» **Texte à examiner**
◇ ◇ ◇ ◇ ◇ ◇ ◇

Lancée en début d’année, l’opération d’assainissement de la capitale économique se poursuit toujours, de manière intermittente. Elle n’est pas du goût de tout le monde et, dans une période de tension politique, le moindre coup de marteau donné à un mur, suscite un tollé. Les populations et les commerçants déguerpis ne savent pas toujours vers qui se tourner. Mal nécessaire ou simple excès de zèle ?
Les rues jonchées de pierres, l’air irrespirable, un bulldozer en flamme... Le déguerpissement des populations d’Adjamé-village, le 25 juillet dernier, a fait ressurgir les souvenirs d’une période que la Côte d’Ivoire croyait pourtant avoir laissée derrière elle. Des populations illégalement installées sous les emprises du 4ème pont, ont refusé de décamper. En mars déjà, c’étaient des habitants de Yopougon-Gesco qui protestaient contre une école détruite alors que l’année scolaire suivait encore son cours. Et qui ne se souvient pas des protestations des acteurs du parc à bétail de Port-Bouët, en juin, parce qu’ils avaient été délocalisés. Zoo, Payet, Mahou, Boribana, etc. La vaste opération de déguerpissement entreprise dans la capitale économique par le District autonome d’Abidjan et par le Gouvernement, n’en finit plus d’occuper l’actualité.

◇ ◇ ◇ ◇ ◇ ◇ ◇

» **Consignes**
(A) Dans le texte sur les déguerpissements à Abidjan, traduisez en anglais la phrase « Les populations et les commerçants déguerpis ne savent pas toujours vers qui se tourner. »
(B) D'après le texte sur les déguerpissements à Abidjan, pourquoi les acteurs du parc à bétail de Port-Bouët ont-ils protesté en juin ? Répondez en une à trois phrases.
(C) Écrivez la suite du texte sur les déguerpissements à Abidjan, en partant de sa dernière phrase.

» **Partie données**
◇ ◇ ◇ ◇ ◇ ◇ ◇

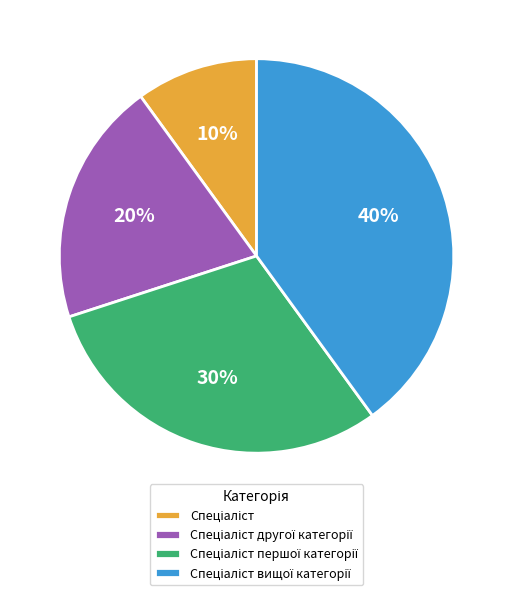

To the nearest percent, what is the average slice percentage?

25%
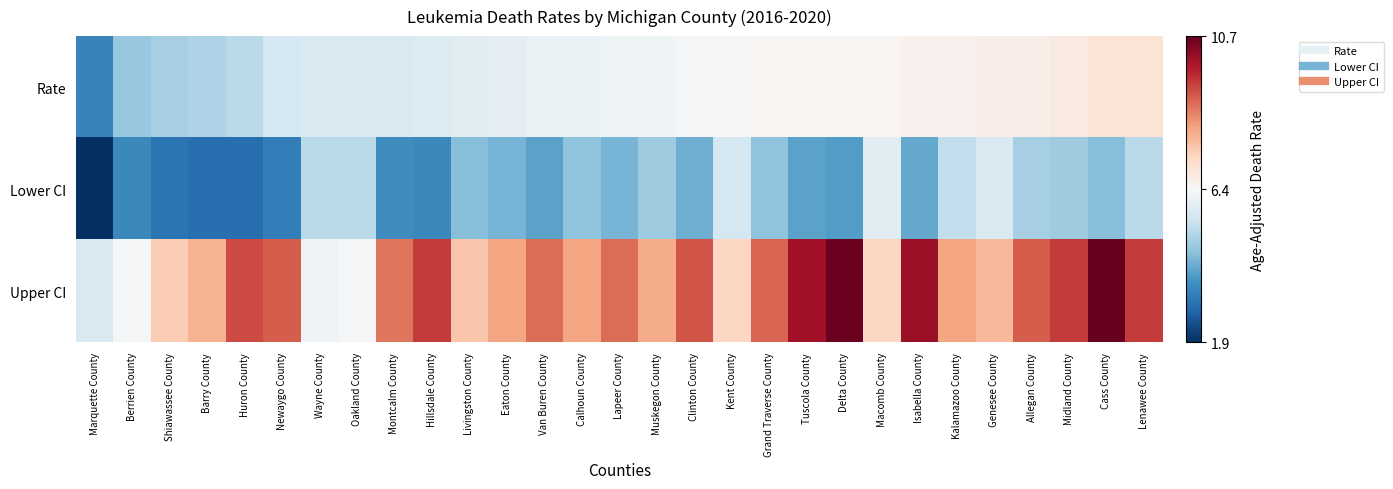

Which series has the widest spread of values?

Upper CI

◇ ◇ ◇ ◇ ◇ ◇ ◇

» **Réponses par consigne**
(A) The evicted residents and shopkeepers do not always know whom to turn to.

(B) Ils ont protesté parce qu'ils avaient été délocalisés.

(C)
À moins de deux ans de la prochaine présidentielle et alors que l’opposition rameute ses troupes, le sujet du délogement des commerces et habitations est devenu du pain bénit pour les leaders politiques. « De nombreuses familles ont été délogées sans indemnisation (…) », s’est empressé de publier le Parti démocratique de Côte d’Ivoire (PDCI-RDA), le 29 juin dernier. « Le PPA-CI invite le Gouvernement à veiller à ce que le respect de la dignité humaine soit toujours au centre de toute action de gouvernance», n’a pu s’empêcher le président exécutif du Parti des peuples africains de Côte d’Ivoire (PPA-CI), Sébastien Dano Djédjé. Humanisme ! crient les organisations de défense des droits de l’homme. En réponse à toutes ces réactions, le Gouvernement justifie sa politique par un besoin impérieux d’assainir la capitale, en proie aux bidonvilles et à un désordre urbain grandissant.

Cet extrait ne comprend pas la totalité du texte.